Background. I'm studying the graph of functions. I seem to understand shifting and scaling, but I've been trying to understand compositions in general --- and it is looking impossible to infer the graphical representation of two arbitrary functions composed. (I'm reading Calculus by James Stewart and the book seems to not expose any theory for the effect of compositions in graphs.)
Question. For example, although I can easily see the shape of $x^2$, $-x^2$, $\sqrt{x}$ and $1 - x^2$, it doesn't seem easy to infer the shape of $\sqrt{1 - x^2}$, which is the composition of $1 - x^2$ with $\sqrt{x}$. How could I infer the shape of $\sqrt{1 - x^2}$ from the shape of $\sqrt{x}$ and of $1 - x^2$?
Some comments. If I work hard enough, I can give an explanation as to why that produces the upper half-circle.
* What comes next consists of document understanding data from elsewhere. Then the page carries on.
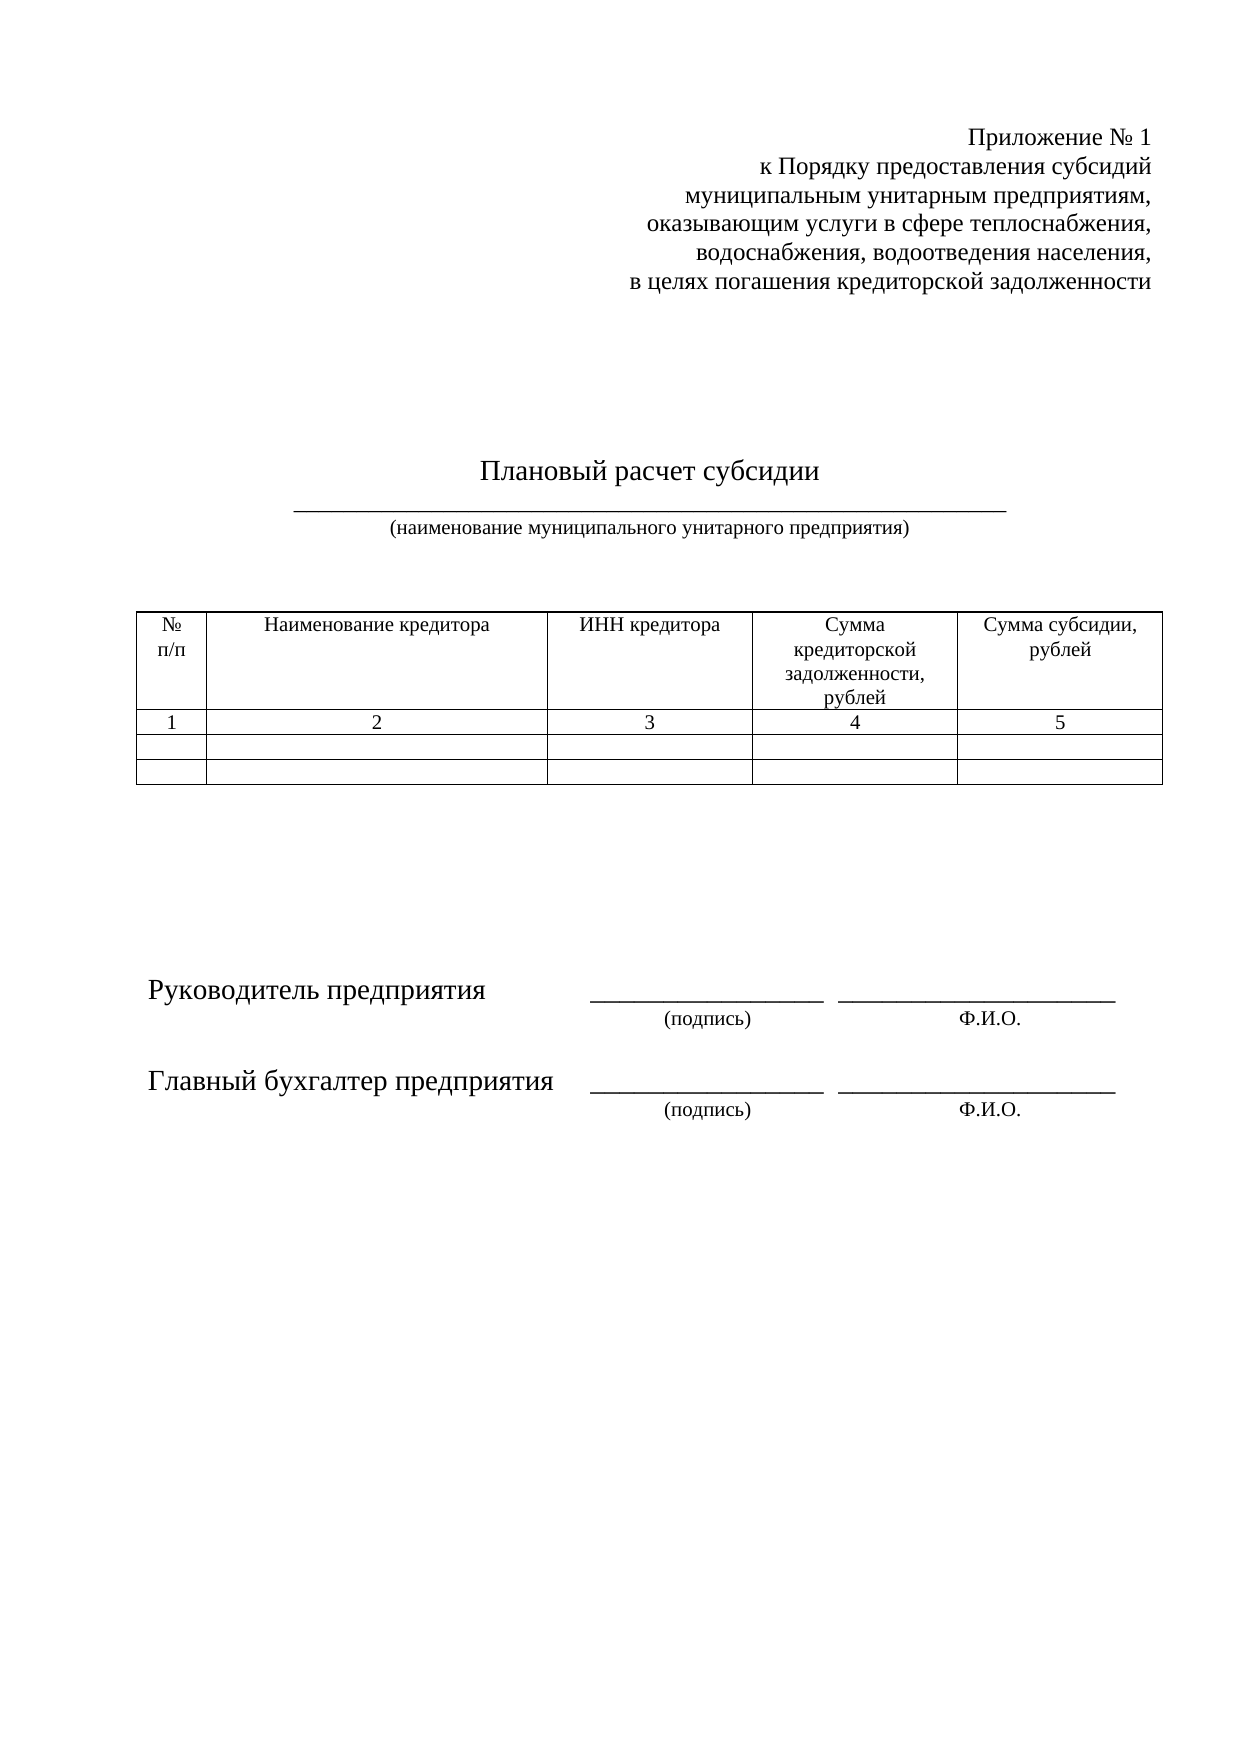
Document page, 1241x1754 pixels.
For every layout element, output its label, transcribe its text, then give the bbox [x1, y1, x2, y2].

table_header № п/п [137, 613, 206, 709]
table_header Сумма субсидии, рублей [958, 613, 1162, 709]
table_cell [137, 735, 206, 759]
table_cell [753, 735, 957, 759]
table_header Сумма кредиторской задолженности, рублей [753, 613, 957, 709]
text Руководитель предприятия ________________ ___________________ [148, 972, 1152, 1006]
text _________________________________________________________ [148, 486, 1152, 515]
table_header Наименование кредитора [207, 613, 547, 709]
table_cell [958, 760, 1162, 784]
text водоснабжения, водоотведения населения, [148, 237, 1152, 266]
table_cell [958, 735, 1162, 759]
text (наименование муниципального унитарного предприятия) [148, 515, 1152, 539]
table_cell 1 [137, 710, 206, 734]
text Главный бухгалтер предприятия ________________ ___________________ [148, 1063, 1152, 1097]
text (подпись) Ф.И.О. [590, 1097, 1152, 1121]
table_cell [548, 735, 752, 759]
table_cell [753, 760, 957, 784]
table_cell [207, 760, 547, 784]
text Плановый расчет субсидии [148, 453, 1152, 486]
table_cell 3 [548, 710, 752, 734]
table_cell 2 [207, 710, 547, 734]
text (подпись) Ф.И.О. [590, 1006, 1152, 1030]
text к Порядку предоставления субсидий [148, 151, 1152, 180]
text муниципальным унитарным предприятиям, [148, 180, 1152, 208]
text оказывающим услуги в сфере теплоснабжения, [148, 208, 1152, 237]
table_cell 5 [958, 710, 1162, 734]
table_cell [548, 760, 752, 784]
text в целях погашения кредиторской задолженности [148, 266, 1152, 295]
table_cell [137, 760, 206, 784]
table_header ИНН кредитора [548, 613, 752, 709]
text Приложение № 1 [148, 122, 1152, 151]
table_cell [207, 735, 547, 759]
table_cell 4 [753, 710, 957, 734]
But, of course, if I change the inner function and consider $\sqrt{\sin x}$, then I can't explain it at all in terms of $\sin x$ --- I've no idea. If I consider $\sqrt{e^x}$, I need to rewrite it to $e^{x/2}$ to explain its shape --- shifting the problem of a composition to a new problem, which is not really what I was hoping for. Is it the case that this is too difficult in general?